Brown set career highs in at-bats (150), homers (seven) and RBIs (24) last season for the Mets and has impressed Las Vegas manager Wally Backman with his bat.

“I’m a fan of Andrew Brown because I think he can play. He’s got a lot of thunder in his bat,” Backman said. “He’s never been able to really show what he can do playing on a regular basis in the big leagues yet.

“One of the reasons he was sent here was to get some regular at-bats to get him going so he’s sharp if he gets called back up to the big leagues. I think he can flat out hit. I hope we keep him and don’t lose him to somebody else.”

Brown made the Mets out of spring training this year and was gearing up for his first Opening Day in the majors when New York manager Terry Collins told him he was starting in left field in place of Chris Young, a late scratch with a sore quad.

“I found out probably two hours before the game,” Brown said. “I wasn’t expecting to play at all because I didn’t know C.Y.’s leg was bothering him.

“Your emotions start running high, and you try to keep it at bay as much as possible, but it’s Opening Day in the big leagues.”

Brown said talking to All-Stars David Wright and Curtis Granderson, among others, helped him settle down.

“They’ve been making teams for 10 or 12 years, and they said they still get nervous,” he said. “It didn’t make me feel as bad.”

Facing Washington Nationals ace Stephen Strasburg with two on and two outs in the bottom of the first inning, Brown showed the poise of a seasoned veteran — swatting a 94 mph fastball into the left-field bleachers for a three-run homer.

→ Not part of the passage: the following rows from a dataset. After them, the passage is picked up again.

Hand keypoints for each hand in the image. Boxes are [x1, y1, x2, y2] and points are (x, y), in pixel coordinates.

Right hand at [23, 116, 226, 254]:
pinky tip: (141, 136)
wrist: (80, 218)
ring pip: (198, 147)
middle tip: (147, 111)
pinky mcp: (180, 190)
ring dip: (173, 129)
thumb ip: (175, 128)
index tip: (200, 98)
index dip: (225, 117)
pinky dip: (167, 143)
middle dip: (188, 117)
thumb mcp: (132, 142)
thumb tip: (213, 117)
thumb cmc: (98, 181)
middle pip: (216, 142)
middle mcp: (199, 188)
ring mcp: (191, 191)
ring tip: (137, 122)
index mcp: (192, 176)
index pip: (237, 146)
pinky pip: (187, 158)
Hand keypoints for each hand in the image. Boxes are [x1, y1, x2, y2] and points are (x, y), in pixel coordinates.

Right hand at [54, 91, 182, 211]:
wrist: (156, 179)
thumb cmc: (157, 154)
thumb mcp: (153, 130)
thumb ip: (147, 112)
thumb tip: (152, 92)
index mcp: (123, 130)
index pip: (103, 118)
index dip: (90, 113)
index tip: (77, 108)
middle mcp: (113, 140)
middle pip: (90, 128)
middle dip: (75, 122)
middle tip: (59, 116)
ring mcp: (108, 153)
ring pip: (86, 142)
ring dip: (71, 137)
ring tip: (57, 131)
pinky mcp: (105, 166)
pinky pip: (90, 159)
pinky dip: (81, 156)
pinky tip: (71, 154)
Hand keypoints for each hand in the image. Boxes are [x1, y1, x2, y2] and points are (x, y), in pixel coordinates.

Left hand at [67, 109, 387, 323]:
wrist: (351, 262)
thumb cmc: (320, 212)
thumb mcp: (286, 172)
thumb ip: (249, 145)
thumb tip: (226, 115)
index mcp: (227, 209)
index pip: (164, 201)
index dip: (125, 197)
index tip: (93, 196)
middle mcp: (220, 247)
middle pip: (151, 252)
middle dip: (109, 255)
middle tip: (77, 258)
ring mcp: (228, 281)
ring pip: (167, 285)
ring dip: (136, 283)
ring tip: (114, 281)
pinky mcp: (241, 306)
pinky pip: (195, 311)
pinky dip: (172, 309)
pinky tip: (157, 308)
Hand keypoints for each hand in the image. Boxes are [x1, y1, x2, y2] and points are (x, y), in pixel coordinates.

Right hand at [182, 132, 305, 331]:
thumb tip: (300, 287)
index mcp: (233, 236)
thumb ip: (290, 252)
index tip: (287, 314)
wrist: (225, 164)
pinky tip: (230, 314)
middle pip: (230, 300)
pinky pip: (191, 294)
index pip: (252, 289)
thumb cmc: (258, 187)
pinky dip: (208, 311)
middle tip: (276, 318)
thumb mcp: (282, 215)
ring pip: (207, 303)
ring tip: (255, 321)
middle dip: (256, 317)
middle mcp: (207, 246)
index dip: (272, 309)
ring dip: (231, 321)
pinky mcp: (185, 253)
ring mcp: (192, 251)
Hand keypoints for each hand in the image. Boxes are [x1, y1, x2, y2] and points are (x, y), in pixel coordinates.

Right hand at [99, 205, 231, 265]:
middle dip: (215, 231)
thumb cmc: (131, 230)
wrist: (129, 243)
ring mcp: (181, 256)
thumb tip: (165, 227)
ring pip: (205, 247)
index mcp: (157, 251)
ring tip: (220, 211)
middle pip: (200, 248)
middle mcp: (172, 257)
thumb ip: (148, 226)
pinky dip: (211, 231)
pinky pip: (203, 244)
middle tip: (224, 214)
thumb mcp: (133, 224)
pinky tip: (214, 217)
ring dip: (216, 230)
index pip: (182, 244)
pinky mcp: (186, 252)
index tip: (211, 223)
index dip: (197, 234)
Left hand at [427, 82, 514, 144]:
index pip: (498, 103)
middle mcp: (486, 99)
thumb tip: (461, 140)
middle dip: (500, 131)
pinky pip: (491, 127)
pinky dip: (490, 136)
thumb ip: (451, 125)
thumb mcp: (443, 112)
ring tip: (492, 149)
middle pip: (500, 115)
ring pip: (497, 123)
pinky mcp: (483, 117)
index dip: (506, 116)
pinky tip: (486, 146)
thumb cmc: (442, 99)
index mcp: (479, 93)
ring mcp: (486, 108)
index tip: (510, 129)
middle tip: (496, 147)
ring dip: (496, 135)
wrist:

The Mets lost 9-7, but Brown’s first Opening Day always will be memorable.

“That will be with me forever,” he said. “Too bad we didn’t come out with a win.”

Brown played most of the second game as well, then saw sporadic playing time, pinch hitting in his final two appearances before getting optioned to Las Vegas on April 24, after outfielder Bobby Abreu was called up.

He hit .185 (5-for-27) for the Mets with a homer and five RBIs in 10 games.

“Obviously I could’ve done better, but it’s a small sample size with 30 at-bats,” Brown said.

Brown, who went 2-for-3 with a double in Saturday night’s 5-2 loss to Sacramento (29-20) at Cashman Field, has been on a tear since joining the 51s (32-17), averaging a homer every three games and almost an RBI a game.

“I just have to get some at-bats, get back into a groove and see how the chips fall after that,” he said. “I’ll do whatever Wally asks me to do and try to have as much fun with it as I possibly can. I’m ecstatic with the way things are going right now.”

An 18th-round draft pick out of the University of Nebraska, Brown, an eighth-year pro, said he’s been trying to prove people wrong since high school, when his coach told him he wasn’t good enough to play regularly and only used him as a pinch hitter.

“There’s always a chip on your shoulder, especially when people tell you you can’t do things,” he said. “I just keep trying to prove people wrong.”

■ NOTES — 51s closer Vic Black will join the Mets today as the 26th member of their roster for a doubleheader against the Arizona Diamondbacks. … Las Vegas has lost a season-high four straight and six of seven.